I see what you mean. So if a the house was to appreciate 100K at the time of sale, the split would be $67.5K to $32.5K on the appreciation. Wow, that does seem like a large difference. It does make sense from a strictly ROI perspective. But we'll be doing 50/50 on the mortgage payments, so the carrying costs would be equal and does not seem entirely fair. Thank you for the suggestion.


----------



## NorthKC (Apr 1, 2013)

*sighs* I really wish people would sort this out BEFORE doing the deal. But enough with that.

Definitely get an agreement in place with proof that each of you contributed $xx to the purchase of the house and calculate the percentage and stipulate that proceeds is allocated accordingly. Otherwise, you have no recourse when you sell the house.

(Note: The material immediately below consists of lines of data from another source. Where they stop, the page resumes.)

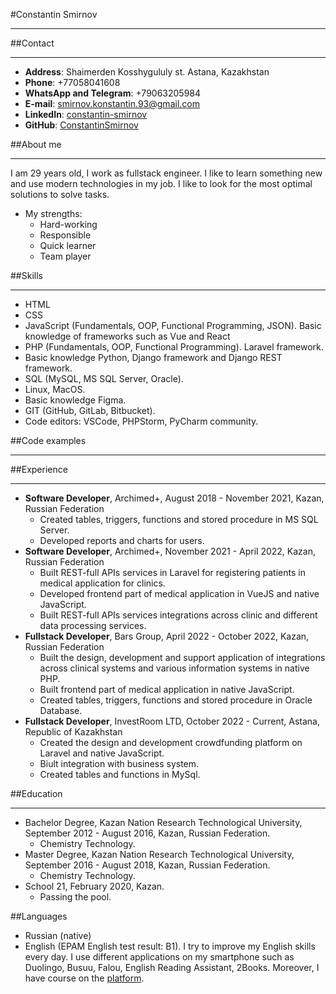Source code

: #Constantin Smirnov
___
##Contact
___
* **Address**: Shaimerden Kosshygululy st. Astana, Kazakhstan
* **Phone**: +77058041608
* **WhatsApp and Telegram**: +79063205984
* **E-mail**: smirnov.konstantin.93@gmail.com
* **LinkedIn**: [constantin-smirnov](https://www.linkedin.com/in/%D0%BA%D0%BE%D0%BD%D1%81%D1%82%D0%B0%D0%BD%D1%82%D0%B8%D0%BD-%D1%81%D0%BC%D0%B8%D1%80%D0%BD%D0%BE%D0%B2-37800b251/)
* **GitHub**: [ConstantinSmirnov](https://github.com/ConstantinSmirnov)

##About me
___
I am 29 years old, I work as fullstack engineer. I like to learn something new and use modern
technologies in my job. I like to look for the most optimal solutions to solve tasks.
* My strengths:
  * Hard-working
  * Responsible
  * Quick learner
  * Team player

##Skills
___
* HTML
* CSS
* JavaScript (Fundamentals, OOP, Functional Programming, JSON).
  Basic knowledge of frameworks such as Vue and React
* PHP (Fundamentals, OOP, Functional Programming). Laravel framework.
* Basic knowledge Python, Django framework and Django REST framework.
* SQL (MySQL, MS SQL Server, Oracle).
* Linux, MacOS.
* Basic knowledge Figma.
* GIT (GitHub, GitLab, Bitbucket).
* Code editors: VSCode, PHPStorm, PyCharm community.

##Code examples
___


##Experience
___
* **Software Developer**, Archimed+, August 2018 - November 2021, Kazan, Russian Federation
  * Created tables, triggers, functions and stored procedure in MS SQL Server.
  * Developed reports and charts for users.
* **Software Developer**, Archimed+, November 2021 - April 2022, Kazan, Russian Federation
  * Built REST-full APIs services in Laravel for registering patients in medical application for clinics.
  * Developed frontend part of medical application in VueJS and native JavaScript.
  * Built REST-full APIs services integrations across clinic and different data processing services.
* **Fullstack Developer**, Bars Group, April 2022 - October 2022, Kazan, Russian Federation
  * Built the design, development and support application of integrations across clinical systems
    and various information systems in native PHP.
  * Built frontend part of medical application in native JavaScript.
  * Created tables, triggers, functions and stored procedure in Oracle Database.
* **Fullstack Developer**, InvestRoom LTD, October 2022 - Current, Astana, Republic of Kazakhstan
  * Сreated the design and development crowdfunding platform on Laravel and native JavaScript.
  * Biult integration with business system.
  * Created tables and functions in MySql.

##Education
___
* Bachelor Degree, Kazan Nation Research Technological University, 
September 2012 - August 2016, Kazan, Russian Federation.
  * Chemistry Technology.
* Master Degree, Kazan Nation Research Technological University, 
September 2016 - August 2018, Kazan, Russian Federation.
  * Chemistry Technology.
* School 21, February 2020, Kazan.
  * Passing the pool.

##Languages
* Russian (native)
* English (EPAM English test result: B1). I try to improve my English skills every day. I use different
applications on my smartphone such as Duolingo, Busuu, Falou, English Reading Assistant, 2Books.
Moreover, I have course on the [platform](https://englishwithlucy.teachable.com/courses).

Second, if both of you decide to do a 50/50 split, put that into writing as well but make sure you can cover the other half in case the other bails.


----------



## mark0f0 (Oct 1, 2016)

You need to very strongly consider who is on the hook for losses. Housing prices are declining significantly in Canada after a few years of stagnation. What if $560k turns to $400k (ie: typical of Calgary in the post-2011 era to date), how are you going to split the losses? Do you each have the authority to force a sale? Lots of landmines here. Personally I would have structured this deal to be simply one of you "buys" the house outright, and the other provides some financing for it by way of a 2nd mortgage. The person who 'buys' the house being the sole management decision maker and thus on the hook for profit and loss. Very dangerous this arrangement you've concocted, IMHO.


----------



## Mukhang pera (Feb 26, 2016)

As noted on another recent thread, this topic has come up more than once. I suggest looking back and some of those threads. The most recent one is here:

http://canadianmoneyforum.com/showt...iiping-a-house-how-to-legaly-protect-yourself

As some here have suggested, there are plenty of pitfalls, so best be prepared.

As an aside, I note the poster to started the thread to which I provided the url apparently did not take well to the comments offered, sounding a note of caution. That one-post wonder "Misha" did not return to the thread or the forum, choosing to go off in a snit, it would seem.


----------